La Rochelle a aussi reçu deux cabinets japonais à tiroirs et compartiments à portes coulissantes (n° 111) en laque décorée de paysages en nacre de couleurs, d’un style typique de la production de Nagasaki à cette période (L’Or du Japon, 2010, n° 104, repr ; D’or et de nacre, 2011, n° 39, repr ; À l’aube du japonisme, 2017, n° 28, repr.), ainsi que deux bols en laque noir et or, rouge à l’intérieur (partie du n° 368), sans doute d’usage courant à Shanghai ou Ningpo, que Montigny ne savait pas non plus être de fabrication japonaise (L’Or du Japon, 2010, n° 105, 106, 107 ; D’or et de nacre, 2012, n° 10, repr. ; À l’aube du japonisme, 2017, n° 33, 34, repr.). Six petits plateaux carrés en laque noire décorée de nacre (n° 373) sont sans doute du travail des îles Ryukyu (Okinawa) (L’Or du Japon, 2010, n° 105, repr. ; D’or et de nacre, 2012, n° 35, repr.).
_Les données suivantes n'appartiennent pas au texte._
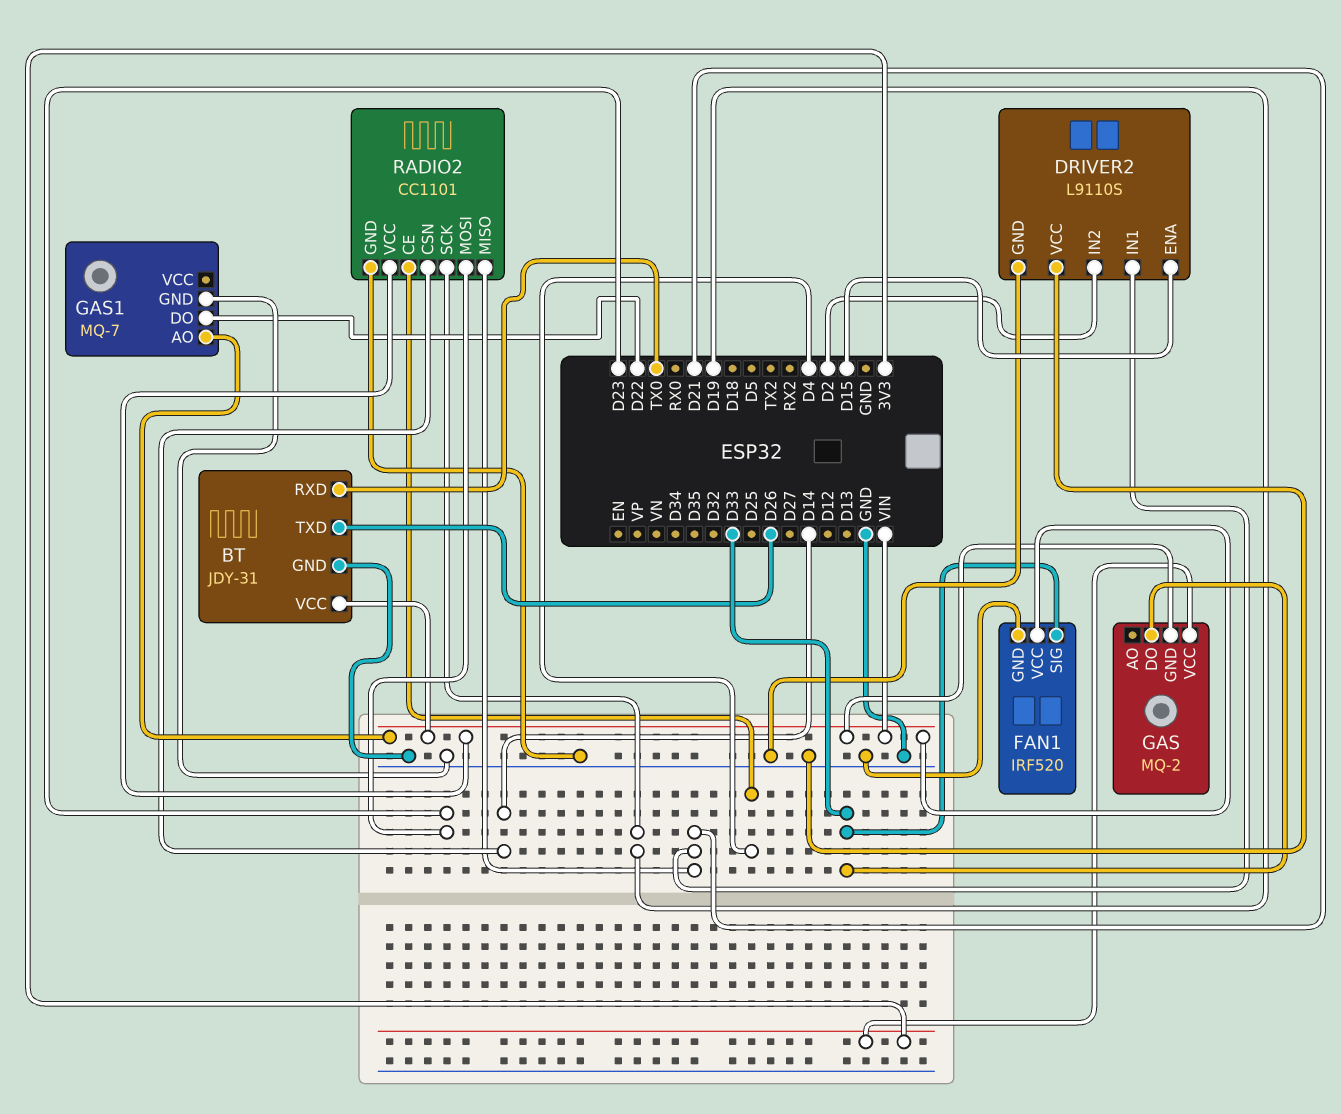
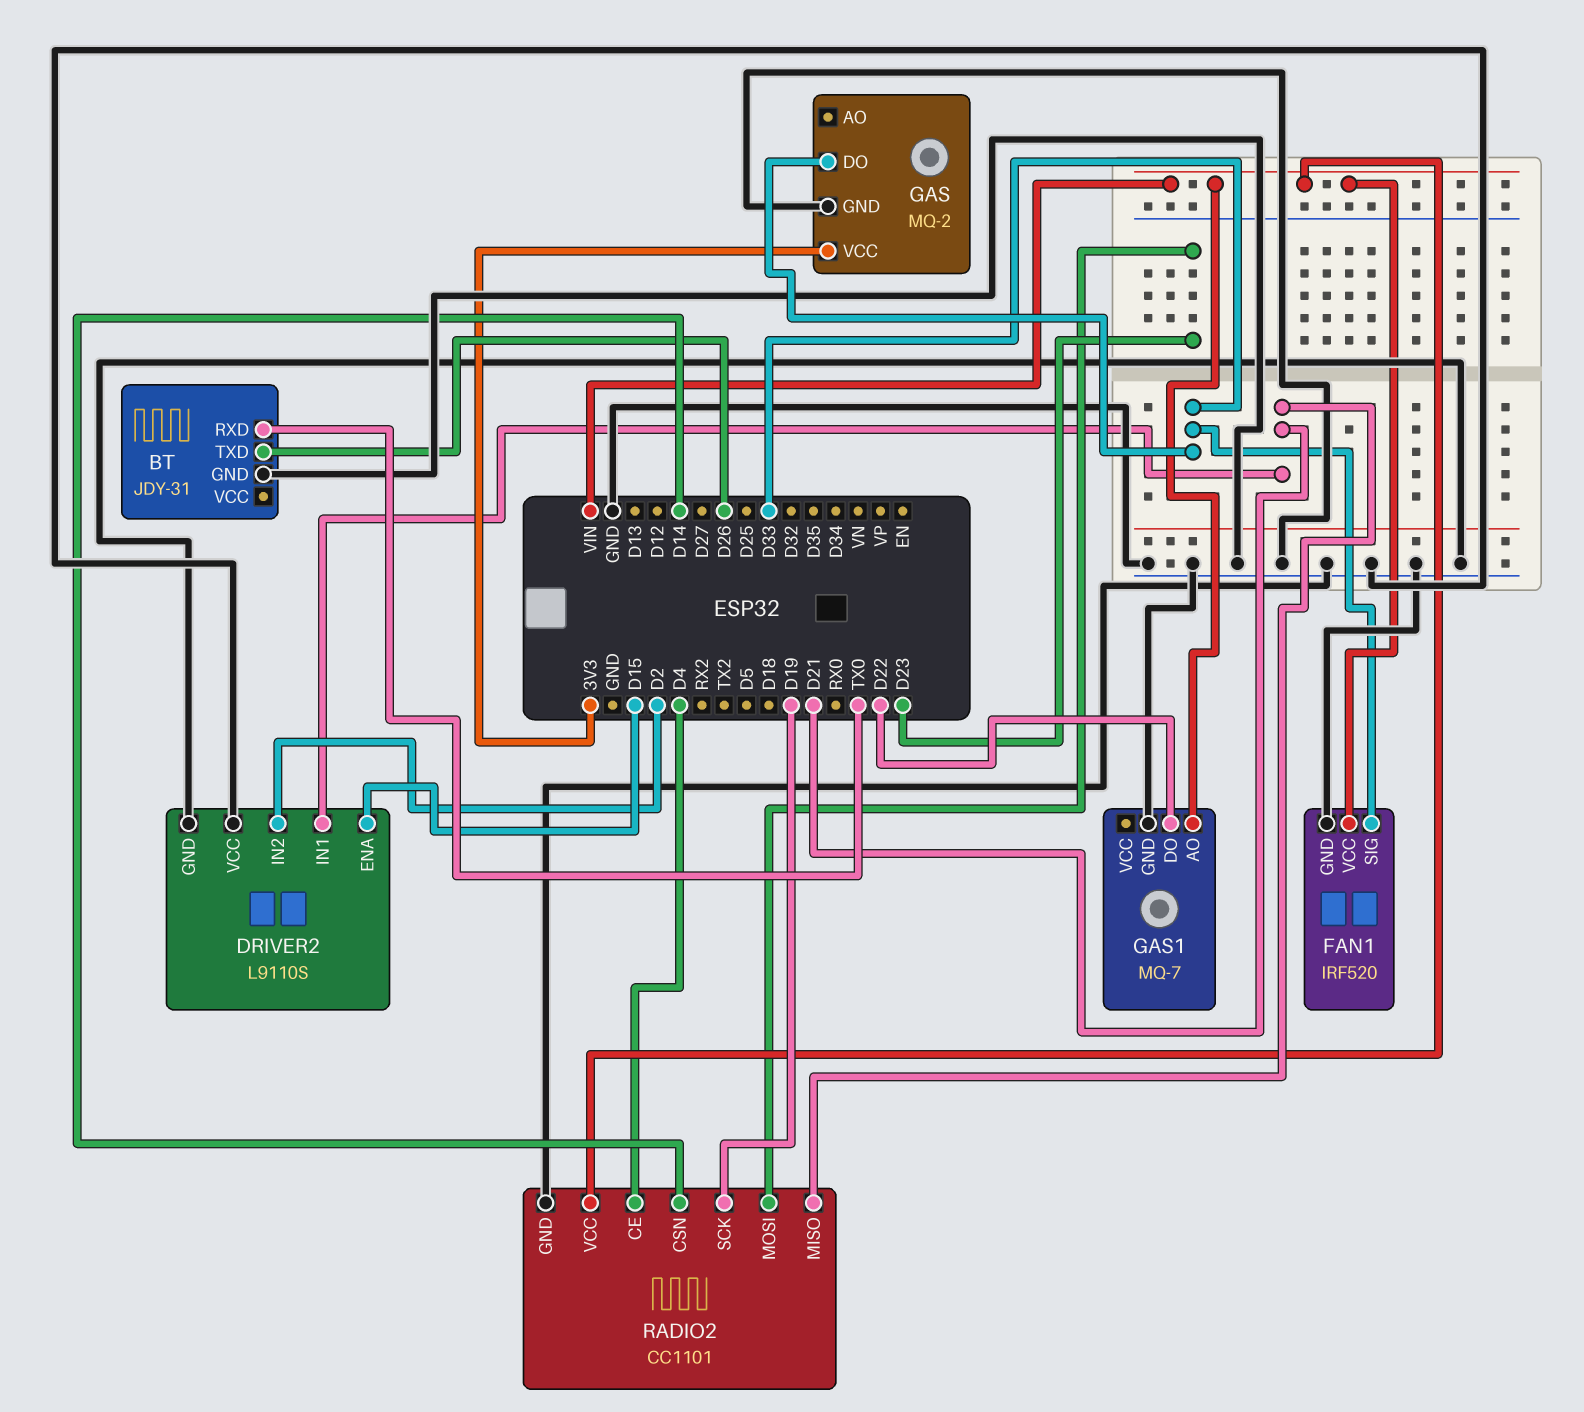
BT pin VCC: VIN -> none
GAS pin GND: VIN -> GND

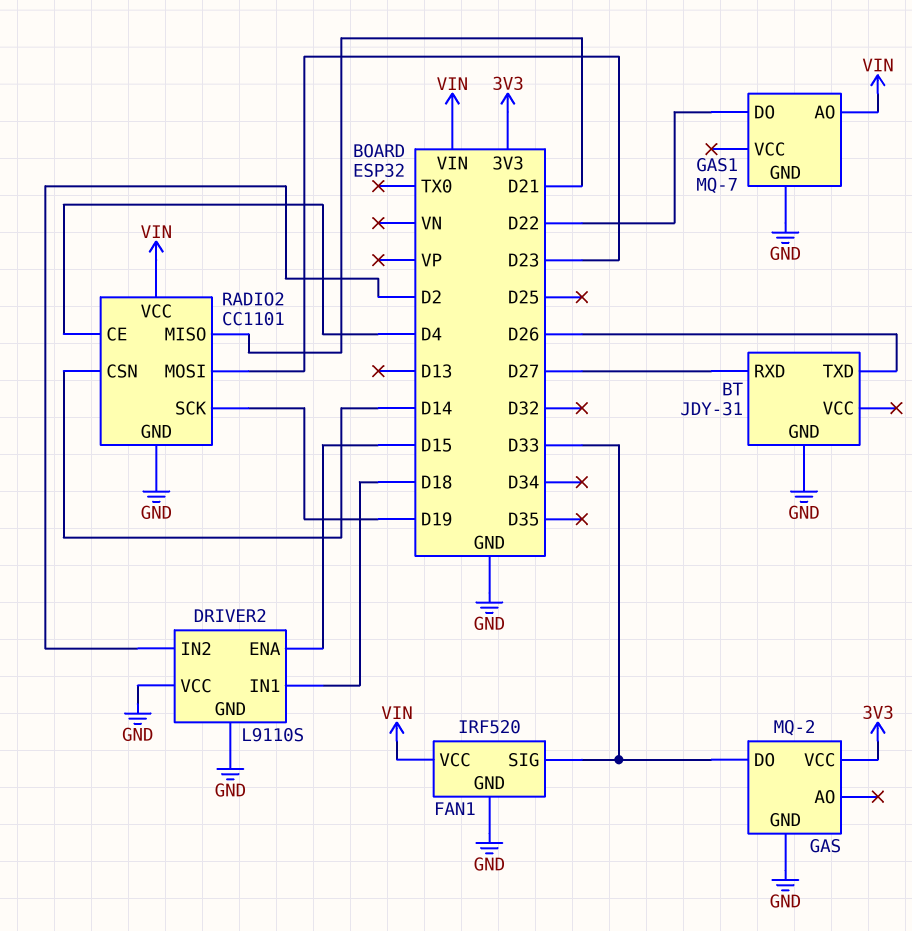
BT pin RXD: TX0 -> D27
DRIVER2 pin IN1: D21 -> D18

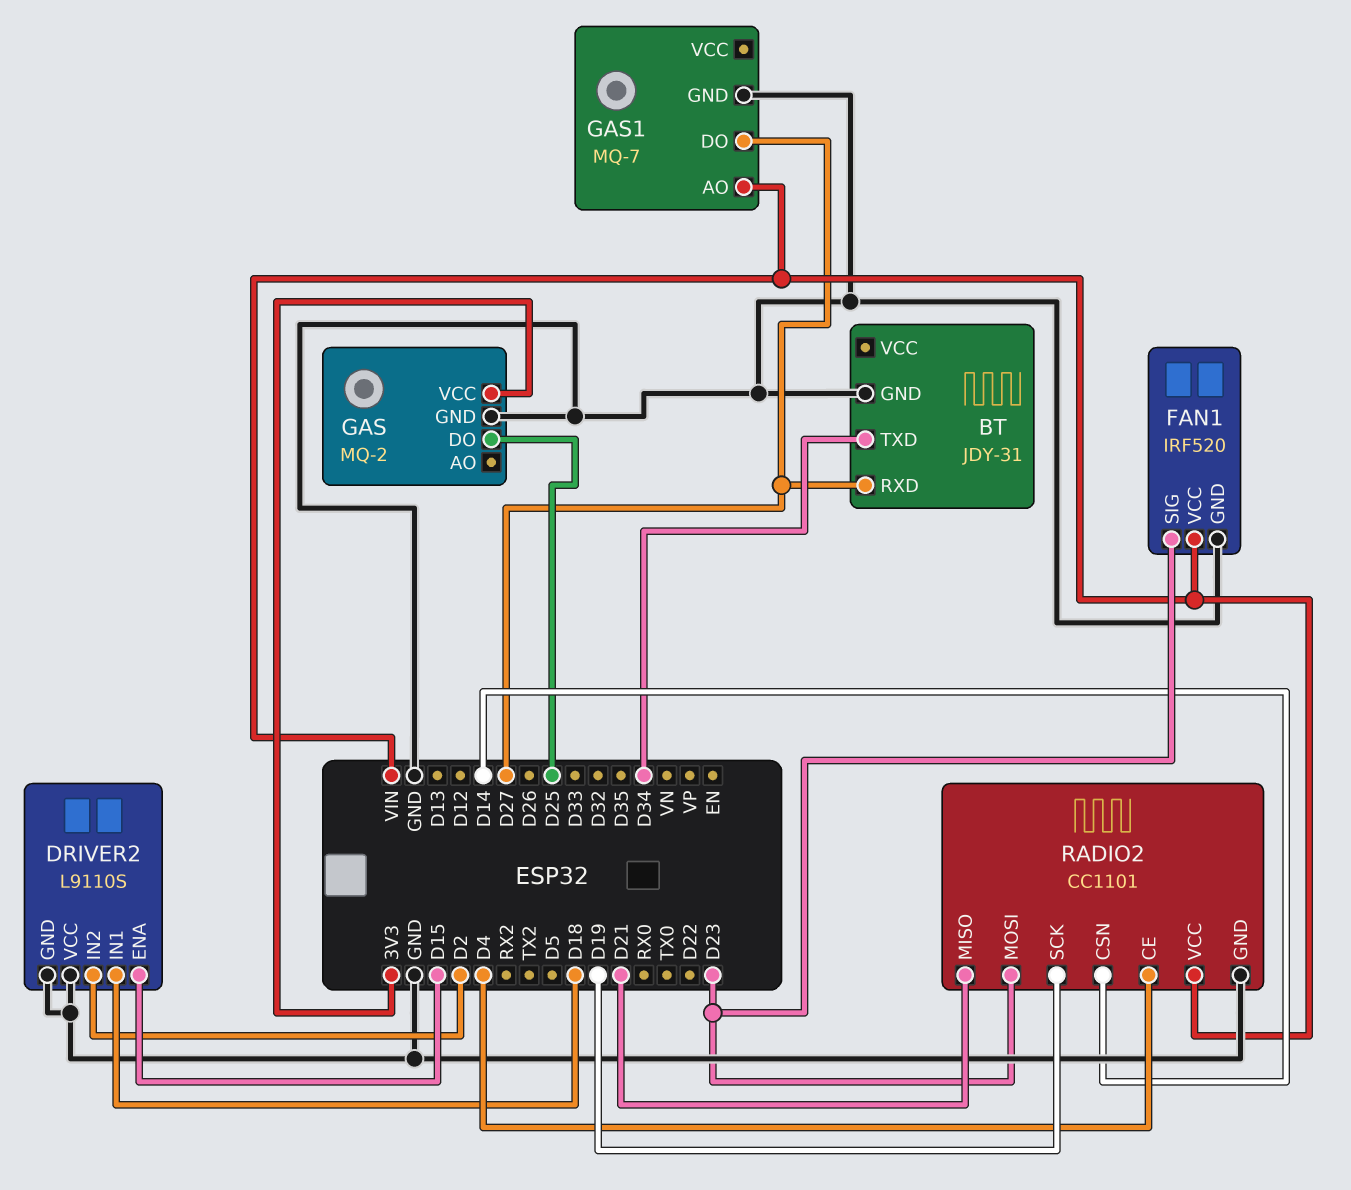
BT pin TXD: D26 -> D34
FAN1 pin SIG: D33 -> D23
GAS pin DO: D33 -> D25
GAS1 pin DO: D22 -> D27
En 1924, le musée des Beaux-Arts de Brest obtient le dépôt, après une exposition organisée l’année précédente en hommage aux victimes du tremblement de terre à Tokyo, de seize objets provenant de Montigny. On y trouve le n° 2 de ses dons : « Modèle de palanquin ou chaise à porteurs officielle à quatre hommes », correspondant au palanquin dont devait se servir Montigny pour rendre ses visites protocolaires aux autorités chinoises et dont il se plaignait, dans sa correspondance diplomatique, que les quatre porteurs lui coutaient fort cher. Parmi divers objets chinois en laque rouge sculptée, le n° 89 est ainsi décrit : « deux lanternes antiques de forme carrée, montants en laque rouge sculpté, ornements en cuivre doré et laque, carreaux en jade vert et blanc décorés de grecques à jour » (Brest-Asie, 2004, p. 31, repr.). Citons encore le n° 70, un brûle-parfum en bronze en forme de chien de Foe, la patte posée sur une boule ajourée, avec un petit sur le dos (Brest-Asie, 2004, p. 57, repr. sans son socle en bois, conservé alors en réserve...), le n° 91, deux « écrans de forme ronde en jade vert sculpté sur les deux faces avec garniture en bois sculpté, avec leur support en bois découpé » (Brest- Asie, 2004, p. 60, repr.), le n° 333, un écran rectangulaire « en pierre à trois couches représentant un paysage avec jonque sur un fleuve », dont le support est à La Rochelle.

En 1946, le musée de l’Homme a reçu en dépôt, outre des instruments de musique, six bols japonais du même type que ceux de La Rochelle, en laque noir et or avec intérieur rouge, sans couvercle (partie du n° 348) ou avec couvercle (partie du n° 349). Ils se trouvent aujourd’hui au musée du quai Branly-Jacques Chirac (L’Or du Japon, 2010, n° 106-1 et 2 et n° 107 ; À l’aube du japonisme, 2017, n° 29 à 32).

Mais sans doute reste-t-il encore à identifier bien des objets rapportés par Montigny qui ont perdu, dès la fin du XIXe siècle, la trace de leur provenance historique.